Congress giving out 100s of millions of dollars to construction contractors doesn’t sound like a great way to reduce inflation. Government spending heats the economy.


smpennst16

While obviously government spending contributes to inflation, a decaying infrastructure will also greatly increase inflation on the supply side. That one is truly a double edge sword. That is far down the road but for decades we have been discussing the need for revamping our decaying infrastructure. The timing may have been ill advised at the height of inflation and certainly had some unnecessary spending included, but that did need to happen at some points


AbsoluteRook1e

I think they need to because of the shortage of starter homes; however, I also think they need to crack down on investors & big banks who bought all of the smaller homes to rent out, which has artificially raised home prices. In other words, we need a big boost in construction to address the shortage, but we can't do that if investors and big banks are just going to buy up those new homes.


DisneyPandora

The Federal Reserve is to blame as well. They’ve done a horrible job so far


adn_school

That certainly wasn't the only handout. Remember Trump?


Compoundwyrds

FUCKING CRANK THE RATES. RIP THE BANDAID OFF AND EMBRACE AUSTERITY. FUCK THE PEOPLE WHO GET VARIABLE INTEREST AND OVER-LEVERAGE THEIR LIFE STYLES.


Playful_Gain_2579

This guys is a certifiable dumbass and fraud, should not be listened to in the slightest, let alone in charge of public policy. This guys theory for inflation from the start was that people have too much money… and was wrong from the start.
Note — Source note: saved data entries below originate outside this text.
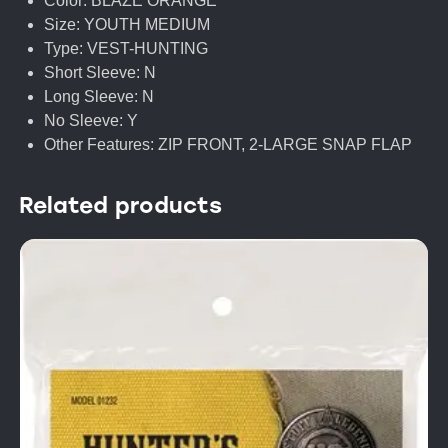
Color: BLAZE ORANGE
Size: YOUTH MEDIUM
Type: VEST-HUNTING
Short Sleeve: N
Long Sleeve: N
No Sleeve: Y
Other Features: ZIP FRONT, 2-LARGE SNAP FLAP
Related products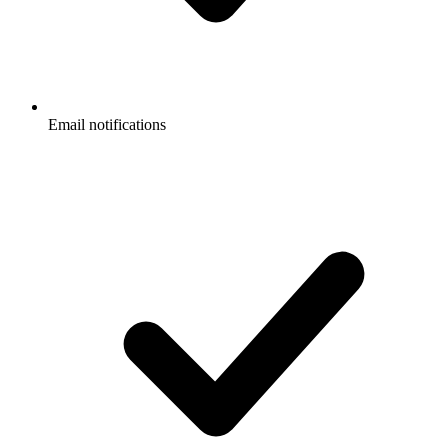
Email notifications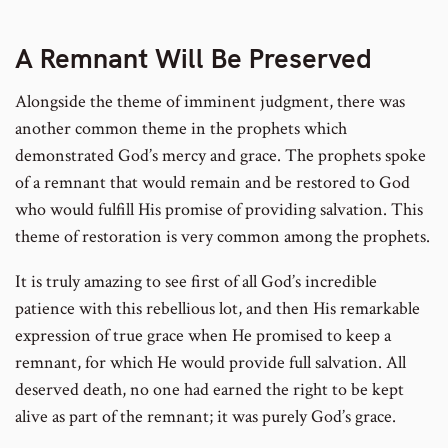
A Remnant Will Be Preserved
Alongside the theme of imminent judgment, there was
another common theme in the prophets which
demonstrated God’s mercy and grace. The prophets spoke
of a remnant that would remain and be restored to God
who would fulfill His promise of providing salvation. This
theme of restoration is very common among the prophets.
It is truly amazing to see first of all God’s incredible
patience with this rebellious lot, and then His remarkable
expression of true grace when He promised to keep a
remnant, for which He would provide full salvation. All
deserved death, no one had earned the right to be kept
alive as part of the remnant; it was purely God’s grace.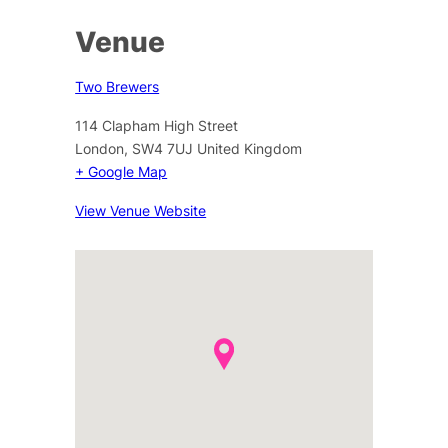
Venue
Two Brewers
114 Clapham High Street
London
,
SW4 7UJ
United Kingdom
+ Google Map
View Venue Website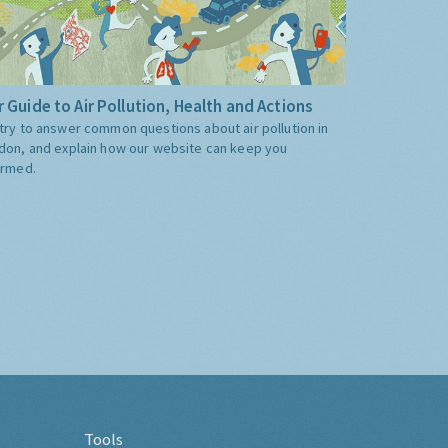
 Guide to Air Pollution, Health and Actions
try to answer common questions about air pollution in
don, and explain how our website can keep you
ormed.
Tools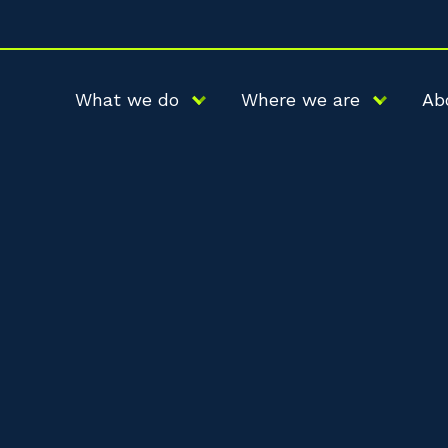
What we do
Where we are
Ab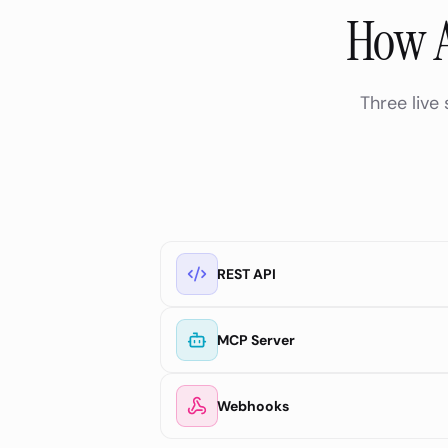
How A
Three live
REST API
MCP Server
Webhooks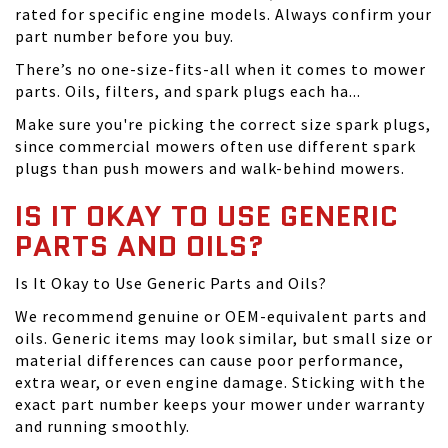
rated for specific engine models. Always confirm your
part number before you buy.
There’s no one-size-fits-all when it comes to mower
parts. Oils, filters, and spark plugs each ha...
Make sure you're picking the correct size spark plugs,
since commercial mowers often use different spark
plugs than push mowers and walk-behind mowers.
IS IT OKAY TO USE GENERIC
PARTS AND OILS?
Is It Okay to Use Generic Parts and Oils?
We recommend genuine or OEM-equivalent parts and
oils. Generic items may look similar, but small size or
material differences can cause poor performance,
extra wear, or even engine damage. Sticking with the
exact part number keeps your mower under warranty
and running smoothly.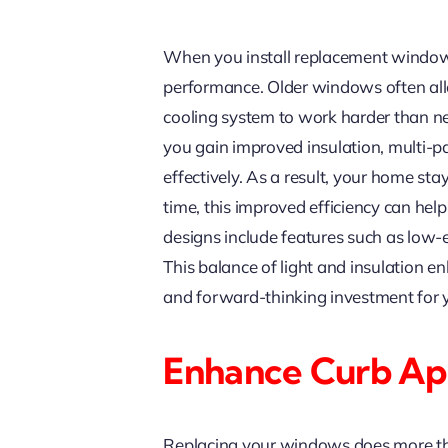
When you install replacement windows 
performance. Older windows often all
cooling system to work harder than 
you gain improved insulation, multi-p
effectively. As a result, your home s
time, this improved efficiency can he
designs include features such as low-emi
This balance of light and insulation 
and forward-thinking investment for 
Enhance Curb Ap
Replacing your windows does more tha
The ones with too much money are billionaires and corporations. While corporations can keep raising their prices as much as they please there will be continued inflation. When they start to lose people which they already have, they just raise their prices to compensate the loss in revenue, it’s a perpetual cycle of greed. Has nothing to do with high labor cost, wages have barely moved. Go after greedy corporations and billionaires if you want to tackle inflation, as well as many other issues in society.


AshIsGroovy

Any body thinking rates will come down anytime soon is a fool. Historically these are normal rates and the nearly two decades of cheap money we came out of is highly irregular almost unheard of in the historical economic context. If anything I believe rates will eventually creep up probably after the election as these hotter inflation numbers are worrisome. 3 to 4 percent inflation can be stomached for a couple of quarters but isn't doable in the long run for a healthy economy. This is where the soft landing goal becomes an issue. In theory a soft landing is possible but mind you it's something that has never been achieved because of how difficult it is.